Otra vez estábamos en las escaleras. Blunt encendió el automático y se sentó en un peldaño. Me indicó con un ademán que me sentase a su lado.
—Mi mujer es mucho más joven que yo… Nos llevamos treinta años… No hay que casarse nunca con una mujer mucho más joven que uno… Nunca…
Me había puesto una mano en el hombro.
—Nunca funciona… No hay ni un ejemplo de que funcione… Que no se le olvide, amigo…
Se apagó el automático. Por lo visto, Blunt no tenía intención alguna de volverlo a encender. Yo tampoco, por cierto.
—Si Gay me viera…
Se echó a reír con la ocurrencia. Curiosa risa aquella, en la oscuridad.
—No me reconocería… He engordado lo menos treinta kilos desde entonces…
Una carcajada, pero diferente de la de antes, más nerviosa, forzada.
—Se llevaría un buen chasco… ¿Se da cuenta? Pianista en el bar de un hotel…
—Pero ¿por qué se iba a llevar un chasco?
—Y dentro de un mes estaré en paro…
Me apretaba el brazo, a la altura del bíceps.
—Gay creía que yo iba a llegar a ser el nuevo Cole Porter…
De repente, gritos de mujeres. Salían del piso de Blunt.
—¿Qué sucede? —le pregunté.
—Nada; se lo están pasando bien.
Una voz de hombre berreaba: «¿Me abres? ¿Me abres, Dany?» Risas. Un portazo.
—Dany es mi mujer —me cuchicheó Blunt.
Se levantó y encendió el automático.
—Vamos a tomar el aire.
Volvimos a cruzar la explanada del Museo de Arte Moderno y nos sentamos en los peldaños. Veía pasar los automóviles, más abajo, por la avenida de New York, único indicio de que aún existiera la vida. Todo estaba desierto y paralizado en torno. Incluso la Torre Eiffel, que divisaba allá, del otro lado del Sena, tan tranquilizadora de costumbre, parecía una mole de chatarra calcinada.
—Aquí se respira —dijo Blunt.
Soplaba, efectivamente, un viento tibio por la explanada, entre las estatuas, que eran manchas de sombra, y las elevadas columnas del fondo.
—Querría enseñarle unas fotos —le dije a Blunt.
Me saqué del bolsillo un sobre que abrí y saqué de él dos fotos: la de Gay Orlow con el anciano Giorgiadze y el hombre en quien yo creía reconocerme, y la otra, en que Gay era una niña.

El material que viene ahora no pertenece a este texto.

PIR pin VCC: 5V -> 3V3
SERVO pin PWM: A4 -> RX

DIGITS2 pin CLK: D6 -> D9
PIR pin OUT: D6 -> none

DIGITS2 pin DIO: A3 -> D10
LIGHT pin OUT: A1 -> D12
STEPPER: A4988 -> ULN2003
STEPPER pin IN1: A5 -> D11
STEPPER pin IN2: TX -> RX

Le alargué la primera foto.
—No se ve nada aquí —susurró Blunt.
Encendió un mechero, pero tuvo que hacerlo varias veces porque el viento apagaba la llama. La cubrió con la palma de la mano y acercó el mechero a la foto.

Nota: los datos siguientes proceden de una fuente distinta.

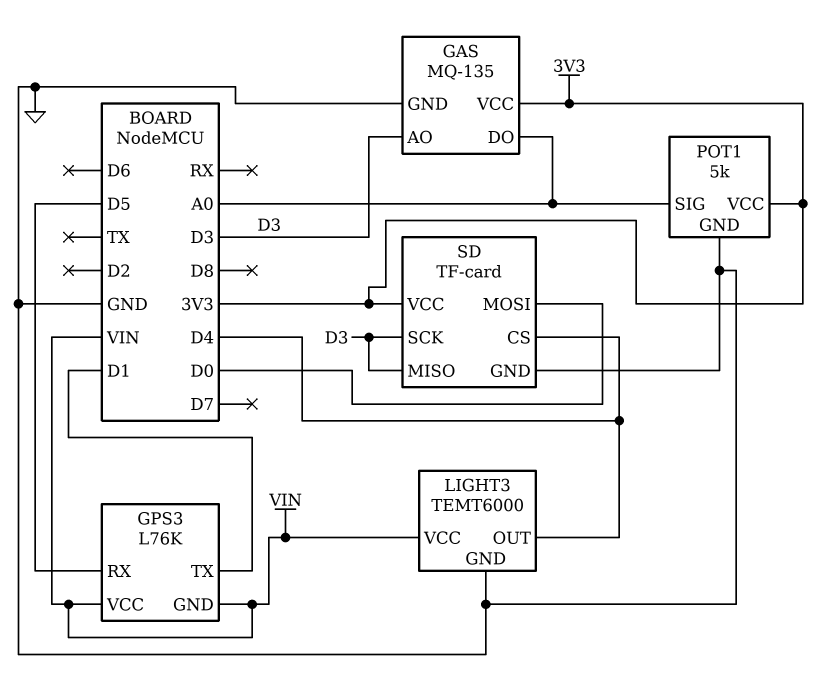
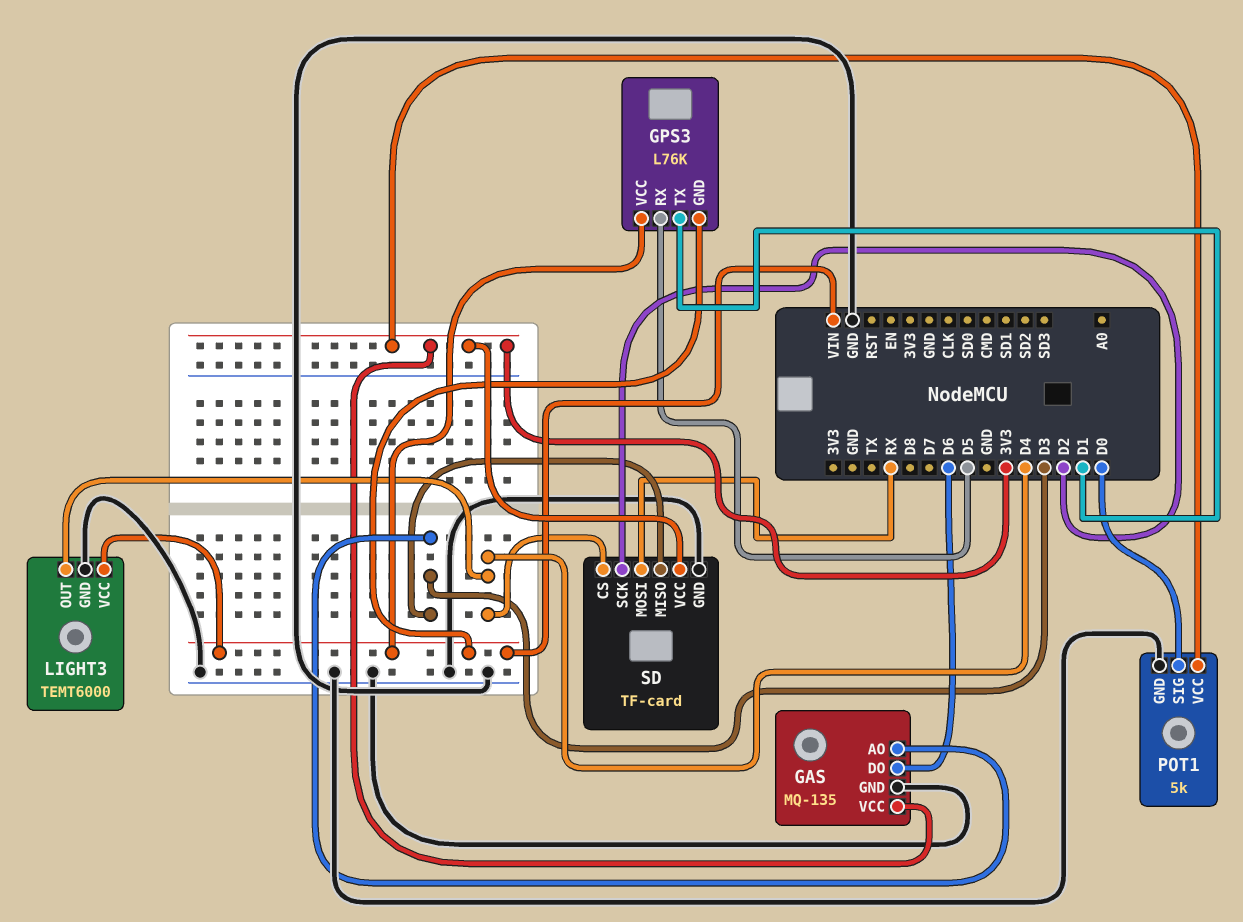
GAS pin DO: A0 -> D6
POT1 pin SIG: A0 -> D0
SD pin MOSI: D0 -> RX
SD pin SCK: D3 -> D2

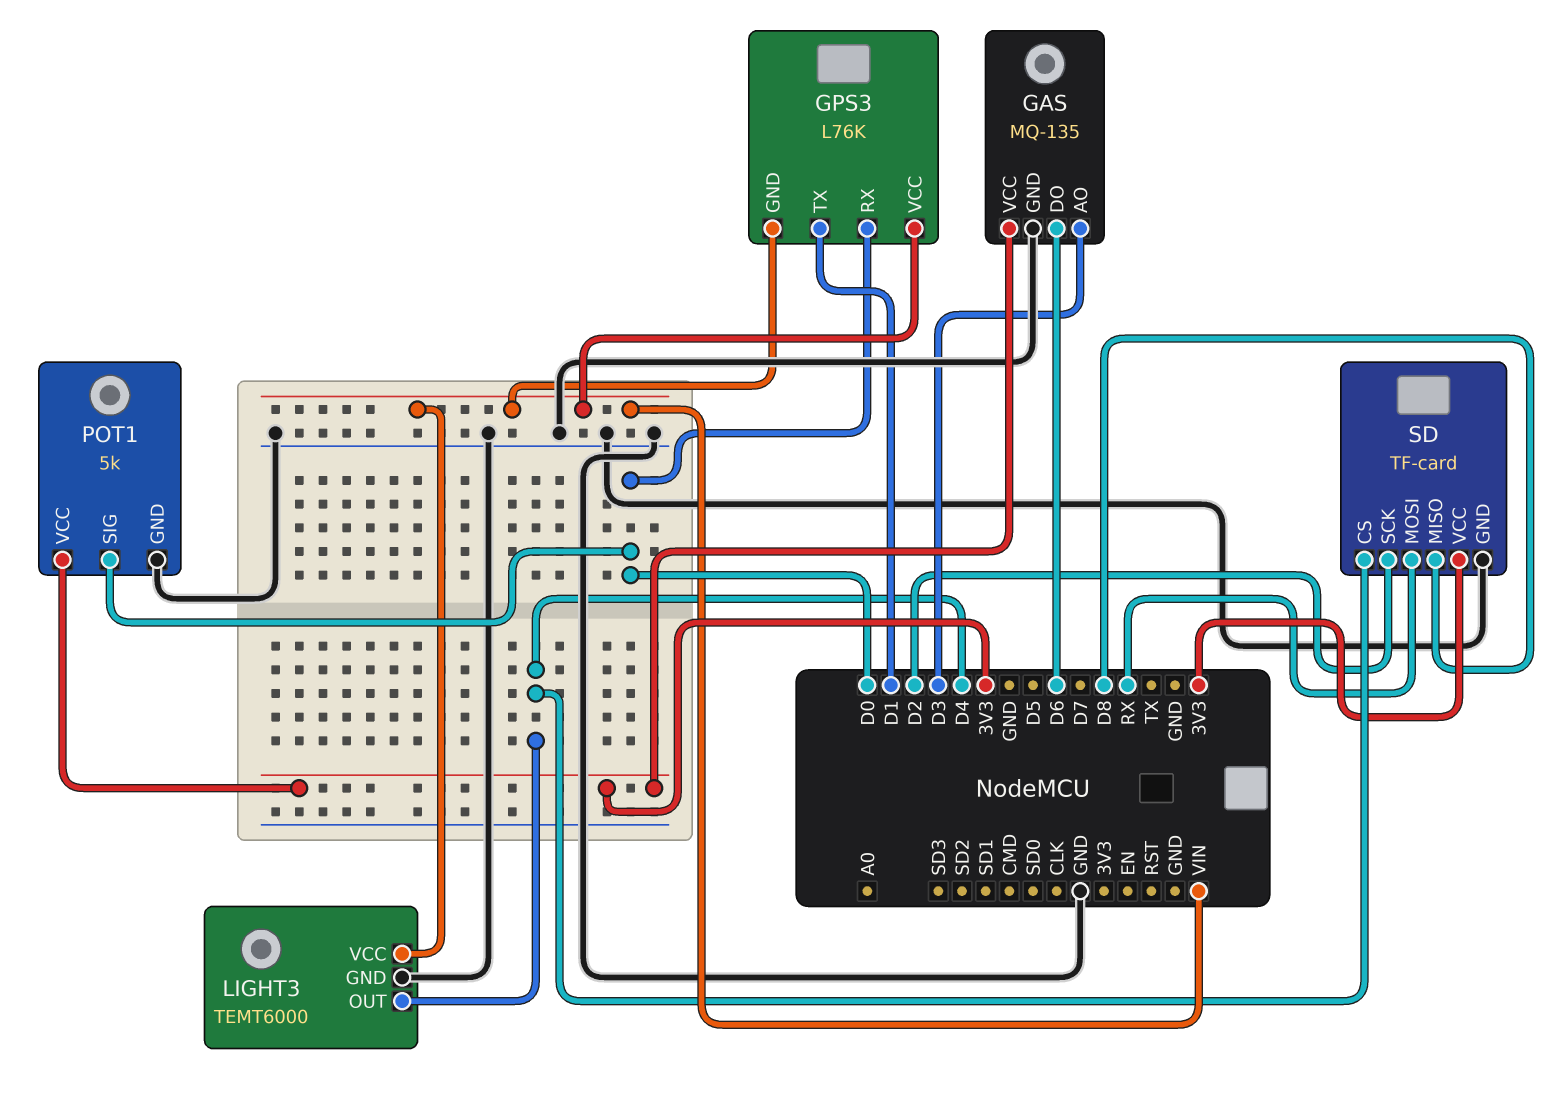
GPS3 pin RX: D5 -> D0
SD pin MISO: D3 -> D8

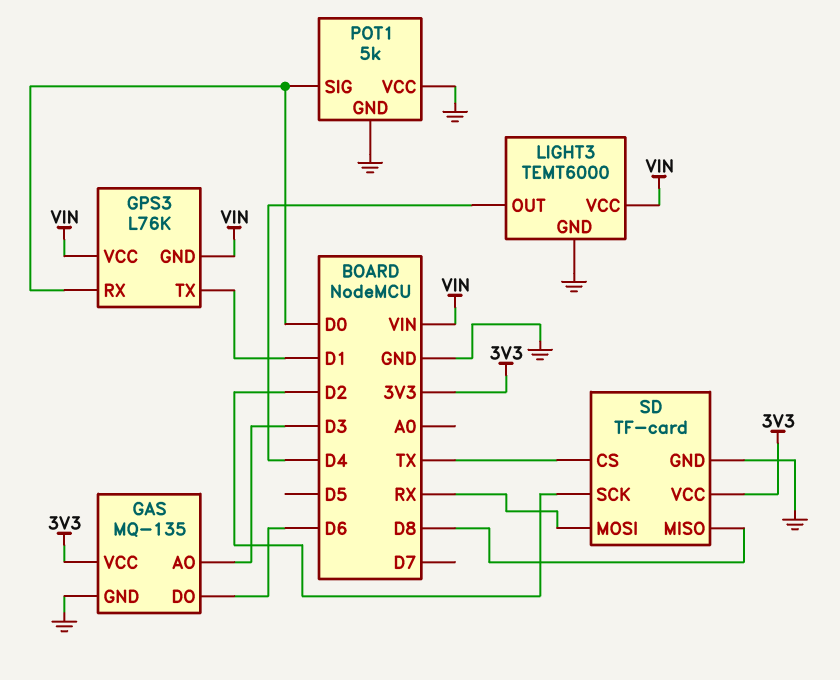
POT1 pin VCC: 3V3 -> GND
SD pin CS: D4 -> TX

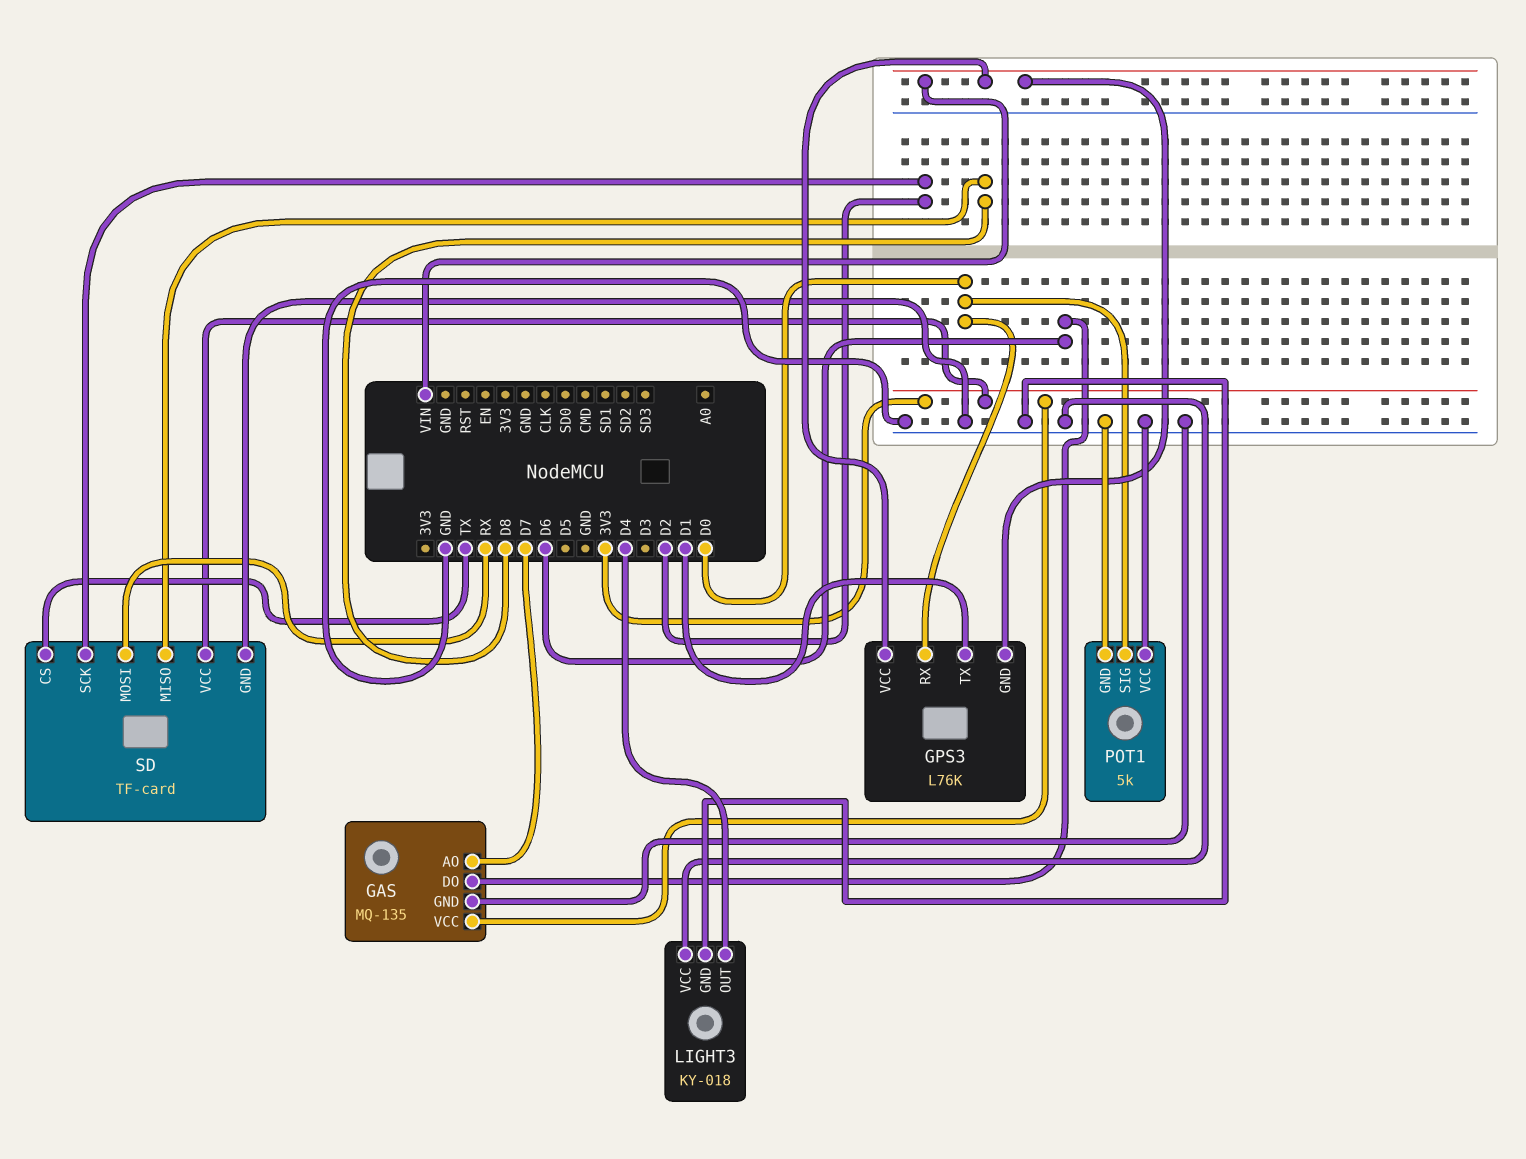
GAS pin AO: D3 -> D7
LIGHT3: TEMT6000 -> KY-018
LIGHT3 pin VCC: VIN -> GND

—¿Ve a un hombre en la foto? —le dije—. A la izquierda… A la izquierda del todo…
—Sí.
—¿Lo conoce?
—No.
Estaba inclinado sobre la foto, haciendo visera con la mano pegada a la frente para proteger la llama del mechero.
—¿No cree que se parece a mí?
—No lo sé.
Siguió mirando atentamente la foto durante unos segundos y me la devolvió.
—Gay era exactamente así cuando la conocí —me dijo con voz triste.
—Mire, una foto de ella de niña.
Le alargué la otra foto y la examinó a la luz del mechero, sin quitarse la mano de la frente, haciendo visera, con la postura de un relojero que hace un trabajo de gran precisión.
—Era una niña muy guapa —me dijo—. ¿No tiene más fotos de ella?
—Por desgracia, no… ¿Y usted?
—Tenía una foto de nuestra boda, pero la perdí en América… Me pregunto incluso si guardé el recorte de periódico del suicidio…
Cada vez se le notaba más el acento americano, imperceptible al principio. ¿El cansancio?
—¿Tiene que esperar así muchas veces para volver a casa?
—Cada vez con más frecuencia. Y eso que todo empezó bien… Mi mujer era muy agradable…
Encendió un cigarrillo; le costó hacerlo por el viento.
—Gay se quedaría asombrada si me viera en este estado…
Se me arrimó y me puso una mano en el hombro.
—¿No le parece, amigo, que hizo bien en irse antes de que fuera demasiado tarde?
Lo miré. En él todo era redondo. La cara, los ojos azules e incluso el bigotito, recortado en arco de círculo. Y también la boca, y las manos gordezuelas. Me recordaba a esos globos que los niños sujetan por un cordel y sueltan a veces para ver hasta dónde llegarán por el cielo. Y el nombre de Waldo Blunt estaba hinchado como uno de esos globos.
—Lo siento muchísimo, amigo… No he podido darle demasiados detalles sobre Gay.
Notaba que el cansancio y el abatimiento lo lastraban, pero lo vigilaba muy de cerca porque temía que, con la menor ráfaga de viento que cruzase la explanada, saliera volando y me dejase solo con mis preguntas.